■ WORK ITEM: Set out exactly, and with nothing added, the line containing "root of tail: (1109, 489)" and every line after it through the final line of the data.
:: STUDY MATERIAL ::
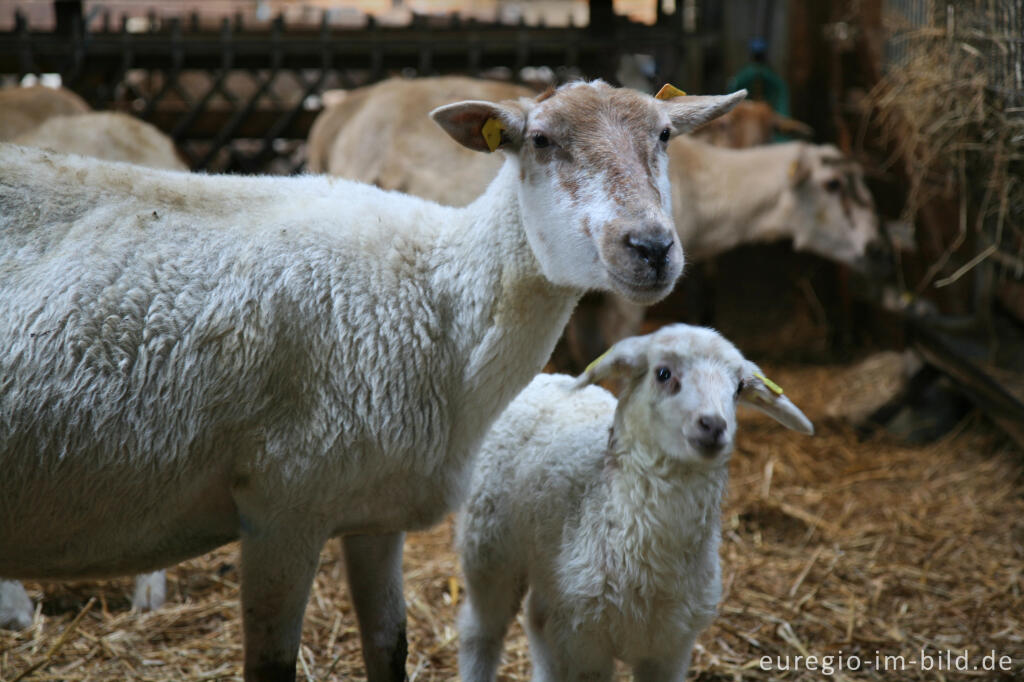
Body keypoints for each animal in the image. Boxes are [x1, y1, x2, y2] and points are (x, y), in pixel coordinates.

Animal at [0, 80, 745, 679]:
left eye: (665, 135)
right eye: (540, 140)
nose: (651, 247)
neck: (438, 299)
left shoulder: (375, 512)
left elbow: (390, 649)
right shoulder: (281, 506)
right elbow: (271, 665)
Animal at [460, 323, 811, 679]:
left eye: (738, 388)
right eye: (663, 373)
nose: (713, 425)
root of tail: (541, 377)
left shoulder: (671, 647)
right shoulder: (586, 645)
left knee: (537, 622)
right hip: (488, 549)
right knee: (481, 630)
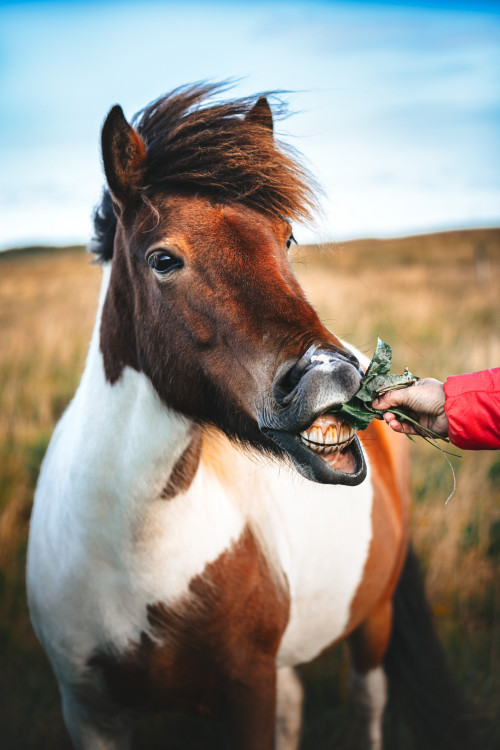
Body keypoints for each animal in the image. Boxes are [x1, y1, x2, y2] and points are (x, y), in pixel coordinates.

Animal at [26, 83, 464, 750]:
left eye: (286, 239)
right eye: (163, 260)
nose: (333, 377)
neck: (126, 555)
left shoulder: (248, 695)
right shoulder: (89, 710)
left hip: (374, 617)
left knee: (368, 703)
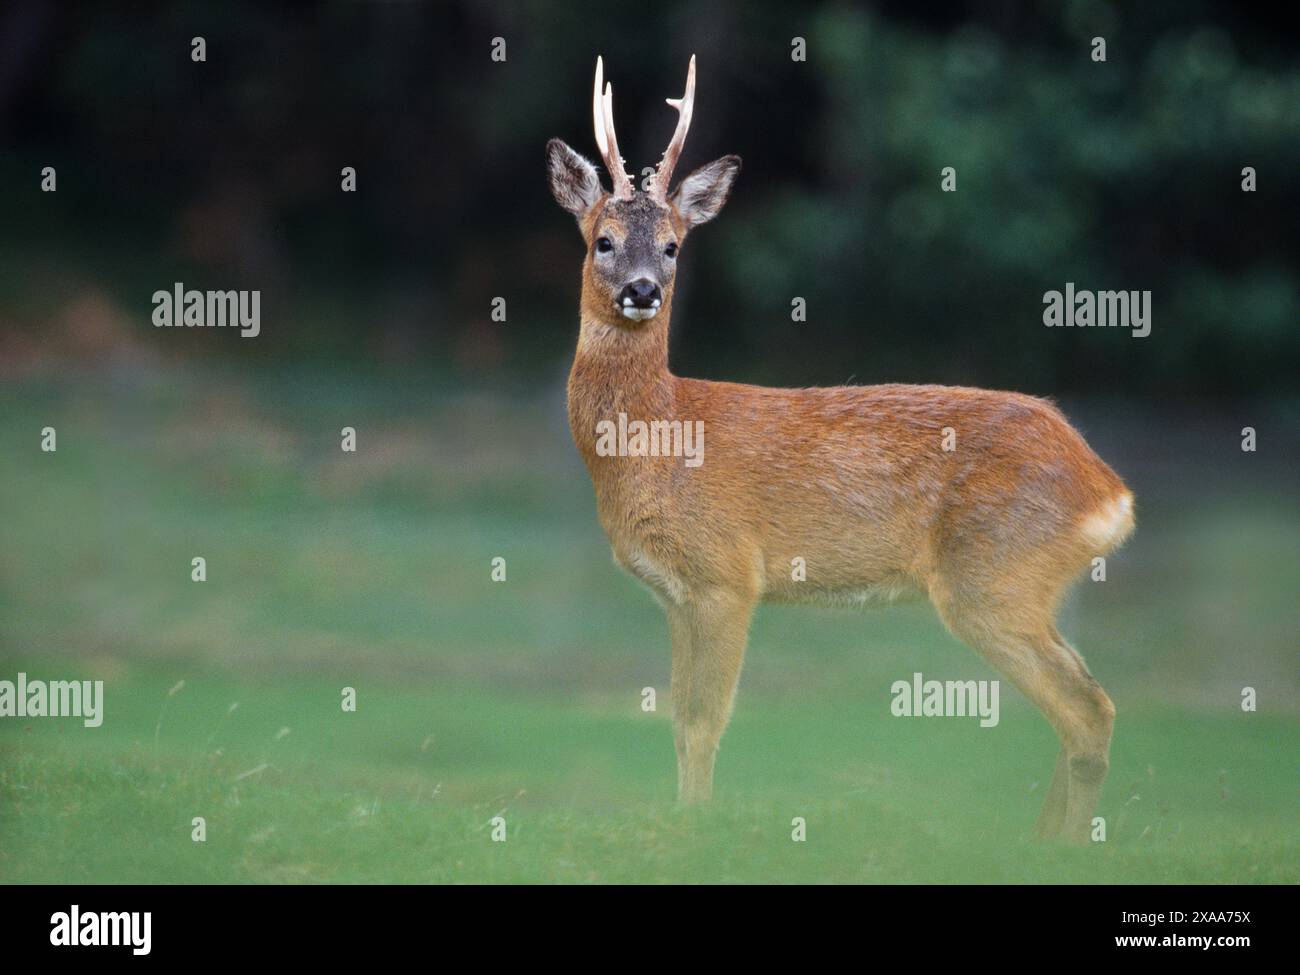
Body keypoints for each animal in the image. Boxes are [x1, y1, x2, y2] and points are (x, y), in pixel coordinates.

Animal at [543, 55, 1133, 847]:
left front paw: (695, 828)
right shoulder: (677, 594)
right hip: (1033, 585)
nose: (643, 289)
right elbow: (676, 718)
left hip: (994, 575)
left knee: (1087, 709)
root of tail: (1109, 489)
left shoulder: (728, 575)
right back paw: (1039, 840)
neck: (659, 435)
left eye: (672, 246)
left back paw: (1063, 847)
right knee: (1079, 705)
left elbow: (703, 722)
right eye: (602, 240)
:::
■ WRITTEN SOLUTION:
root of tail: (1109, 489)
left shoulder: (728, 575)
right back paw: (1039, 840)
neck: (659, 435)
left eye: (672, 246)
left back paw: (1063, 847)
right knee: (1079, 705)
left elbow: (703, 722)
right eye: (602, 240)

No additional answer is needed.